Stored dataset items:
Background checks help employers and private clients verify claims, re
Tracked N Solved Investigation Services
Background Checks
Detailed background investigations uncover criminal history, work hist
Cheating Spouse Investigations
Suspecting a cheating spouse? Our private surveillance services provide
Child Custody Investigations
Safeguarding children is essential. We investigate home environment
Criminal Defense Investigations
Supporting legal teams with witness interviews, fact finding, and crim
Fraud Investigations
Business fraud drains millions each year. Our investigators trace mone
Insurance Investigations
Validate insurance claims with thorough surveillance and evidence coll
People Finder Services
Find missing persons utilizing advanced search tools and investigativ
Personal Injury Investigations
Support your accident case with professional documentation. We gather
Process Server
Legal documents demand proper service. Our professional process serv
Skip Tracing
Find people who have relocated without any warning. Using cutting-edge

- _What to produce_
Reproduce the records above in full and with exact wording.

- _Response below_
Background checks help employers and private clients verify claims, re
Tracked N Solved Investigation Services
Background Checks
Detailed background investigations uncover criminal history, work hist
Cheating Spouse Investigations
Suspecting a cheating spouse? Our private surveillance services provide
Child Custody Investigations
Safeguarding children is essential. We investigate home environment
Criminal Defense Investigations
Supporting legal teams with witness interviews, fact finding, and crim
Fraud Investigations
Business fraud drains millions each year. Our investigators trace mone
Insurance Investigations
Validate insurance claims with thorough surveillance and evidence coll
People Finder Services
Find missing persons utilizing advanced search tools and investigativ
Personal Injury Investigations
Support your accident case with professional documentation. We gather
Process Server
Legal documents demand proper service. Our professional process serv
Skip Tracing
Find people who have relocated without any warning. Using cutting-edge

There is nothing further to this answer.